Dr Achan said this effect, where cytokines don't spike in the bodies of people with previous malaria exposure, has already been documented before the pandemic in older children and adults living in parts of Africa with a high prevalence of malaria.
Another study presented at the meeting found that despite widespread infection of SARS-CoV-2 in Mali, severe disease, hospitalization, and death were rare.
The researchers, from the United States National Institute of Allergy and Infectious Diseases and the Malaria Research Training Center in Bamako, Mali, conducted seroprevalence surveys of over 3,500 people in four communities in Mali’s capital, Bamako, and its surrounding areas, as well as documenting their symptoms, according to Dr John Woodford, a malaria researcher at NIAID and co-author of the study.
As of January 2021, about 59 percent of community members had been exposed to the SARS-CoV-2 virus, but this high level of exposure was not accompanied by a large influx of people into health centers.
Some of these communities had not reported any COVID-19 cases throughout the pandemic.
The COVID-19 attributable symptoms people reported weren’t substantially higher than the typical rates of illness experienced in the communities.

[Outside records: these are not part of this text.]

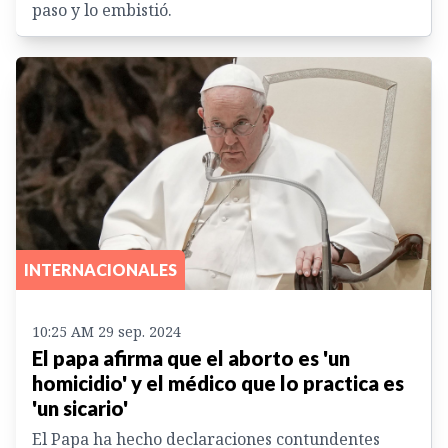
paso y lo embistió.
INTERNACIONALES
10:25 AM 29 sep. 2024
El papa afirma que el aborto es 'un
homicidio' y el médico que lo practica es
'un sicario'
El Papa ha hecho declaraciones contundentes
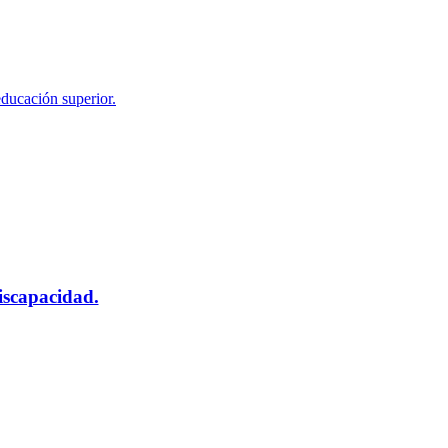
educación superior.
scapacidad.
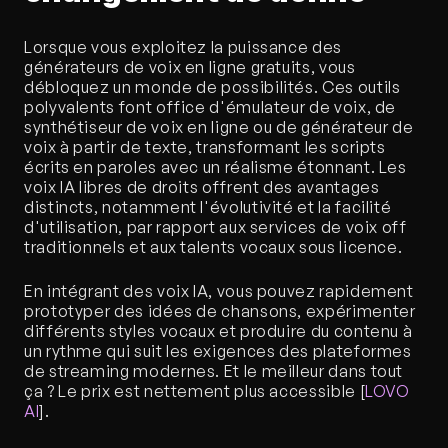
Lorsque vous exploitez la puissance des 
générateurs de voix en ligne gratuits, vous 
débloquez un monde de possibilités. Ces outils 
polyvalents font office d'émulateur de voix, de 
synthétiseur de voix en ligne ou de générateur de 
voix à partir de texte, transformant les scripts 
écrits en paroles avec un réalisme étonnant. Les 
voix IA libres de droits offrent des avantages 
distincts, notamment l'évolutivité et la facilité 
d'utilisation, par rapport aux services de voix off 
traditionnels et aux talents vocaux sous licence.
En intégrant des voix IA, vous pouvez rapidement 
prototyper des idées de chansons, expérimenter 
différents styles vocaux et produire du contenu à 
un rythme qui suit les exigences des plateformes 
de streaming modernes. Et le meilleur dans tout 
ça ? Le prix est nettement plus accessible [
LOVO 
AI
].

In fact, the number of hospitalizations and deaths were lower than those for age-adjusted US rates of severe disease — to account for the fact that, as much of the rest of sub-Saharan Africa, the population of Mali is relatively young.
“It's not that we're not seeing any markers of disease severity, it is that the rates of reporting of hospitalizations, symptomatic illness, and death are lower than would be expected. Sometimes, several-fold lower,” Dr Woodford said.